Python Slack, Teams, and Webhook Notifier Module Prompt
Build a reusable Python notification module that sends messages to Slack, Teams, or generic webhooks with a unified interface, retries, rate limiting, and safe failure handling.
- Target user
- Engineers adding alerting/notifications to scripts and services
- Difficulty
- Intermediate
- Tools
- Claude, ChatGPT
The prompt
You are a senior Python engineer who builds notification plumbing that never crashes the job it is supposed to be reporting on. I will provide: - Which destinations I need (Slack, Microsoft Teams, generic webhook, email later) - Where credentials/webhook URLs live (env, secret manager) - Message types (info, success, warning, error) and any formatting needs Build a small library that: 1. **Exposes a unified interface** — a `Notifier` abstraction with `send(message, level, *, title, fields, link)` so callers don't care about the backend. Concrete adapters: `SlackNotifier`, `TeamsNotifier`, `WebhookNotifier`. Allow fan-out to multiple destinations. 2. **Formats per platform** — Slack Block Kit / attachments with severity colors; Teams MessageCard/Adaptive Card; generic JSON payload for webhooks.

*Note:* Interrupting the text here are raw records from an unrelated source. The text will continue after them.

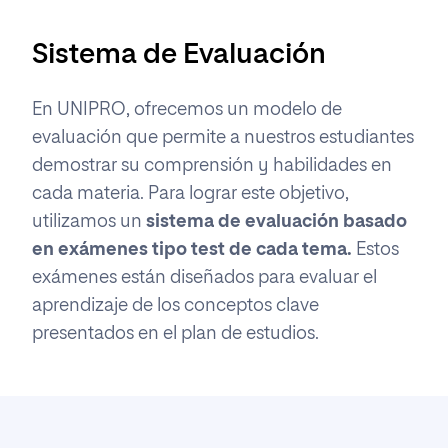
Sistema de Evaluación
En UNIPRO, ofrecemos un modelo de
evaluación que permite a nuestros estudiantes
demostrar su comprensión y habilidades en
cada materia. Para lograr este objetivo,
utilizamos un
sistema de evaluación basado
en exámenes tipo test de cada tema.
Estos
exámenes están diseñados para evaluar el
aprendizaje de los conceptos clave
presentados en el plan de estudios.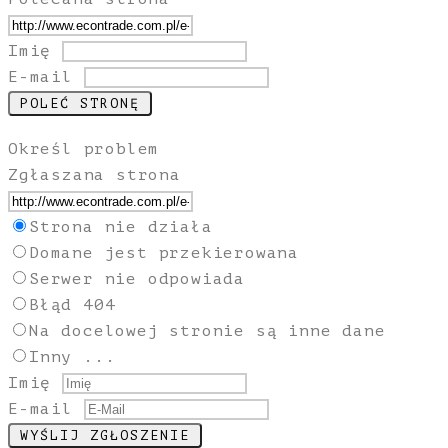
Imię
E-mail
Określ problem
Zgłaszana strona
Strona nie działa
Domane jest przekierowana
Serwer nie odpowiada
Błąd 404
Na docelowej stronie są inne dane
Inny ...
Imię
E-mail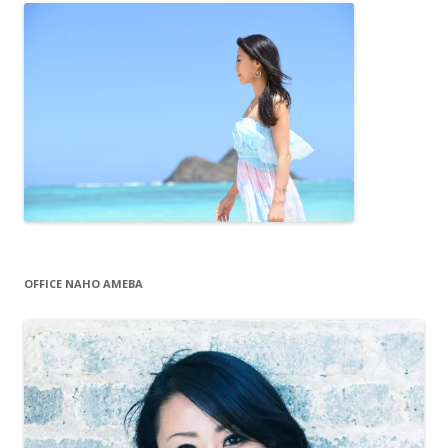
OFFICE NAHO AMEBA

Map the abstract `level` to the right color/emoji per platform. 3. **Loads config safely** — webhook URLs/tokens from env or a secret manager, never hardcoded. Validate they exist at construction with a clear error. 4. **Retries transient failures** — exponential backoff with jitter on 429/5xx/network errors; honor `Retry-After`; cap attempts. Do not retry 4xx (bad payload/auth). 5. **Never raises into the caller by default** — notification failure should log loudly and return a result object, not crash the automation. Offer a strict mode for when a notification is mission-critical. 6. **Respects rate limits** — simple throttle so a loop firing 1000 alerts doesn't get the workspace rate-limited; optionally coalesce/batch. 7. **Redacts secrets** — never log the webhook URL or token; mask in any debug output. 8. **Is testable** — inject the HTTP client; provide tests that assert payload shape per platform using a mock transport. Output: (a) the base interface + adapters, (b) the retry/throttle helper, (c) config loading with validation, (d) `pytest` tests with mocked HTTP, (e) a usage example wiring it into a script's try/finally. Bias toward: a clean abstract interface, swallow-by-default-but-log errors, redacted secrets, and platform-correct formatting.